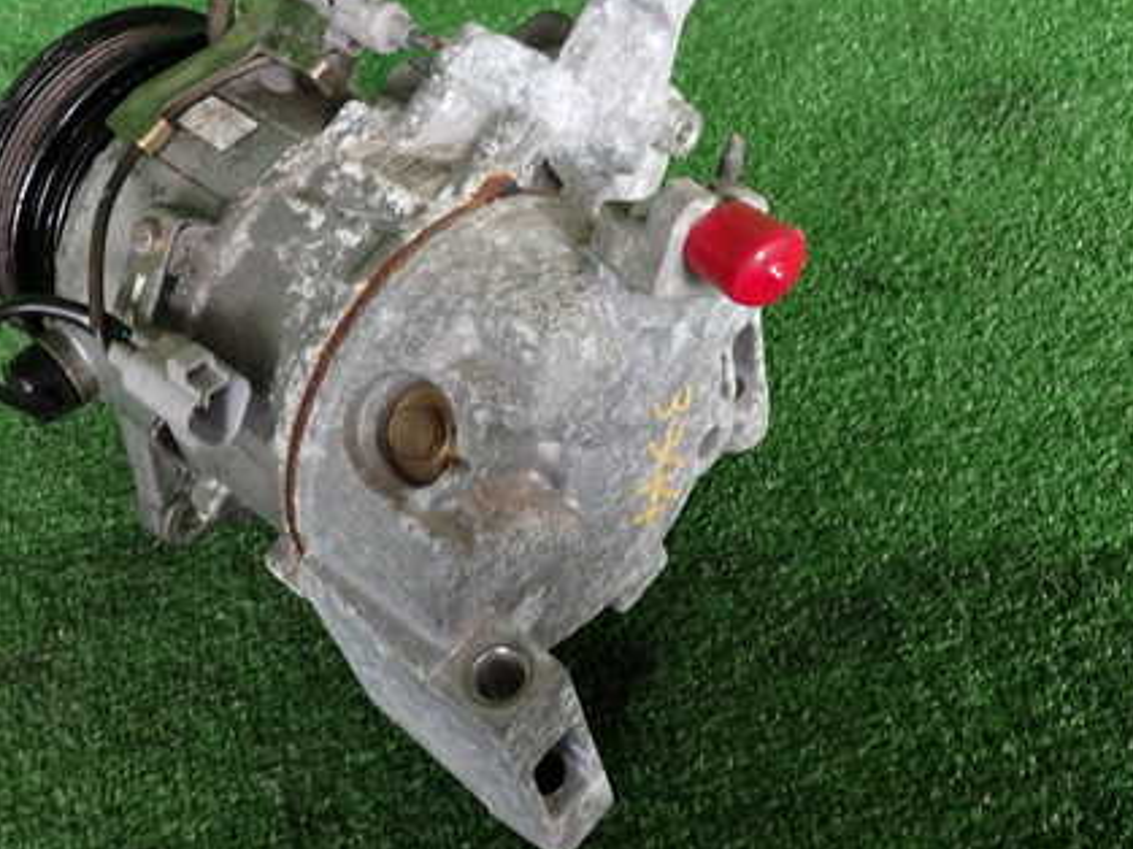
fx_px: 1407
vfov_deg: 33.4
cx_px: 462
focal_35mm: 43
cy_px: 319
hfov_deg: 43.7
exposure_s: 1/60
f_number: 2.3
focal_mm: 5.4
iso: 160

──────────

◆ TASK
Working from the listing above, retype it exactly but include no images.

◆ RESULT FOR THIS TASK
fx_px: 1407
vfov_deg: 33.4
cx_px: 462
focal_35mm: 43
cy_px: 319
hfov_deg: 43.7
exposure_s: 1/60
f_number: 2.3
focal_mm: 5.4
iso: 160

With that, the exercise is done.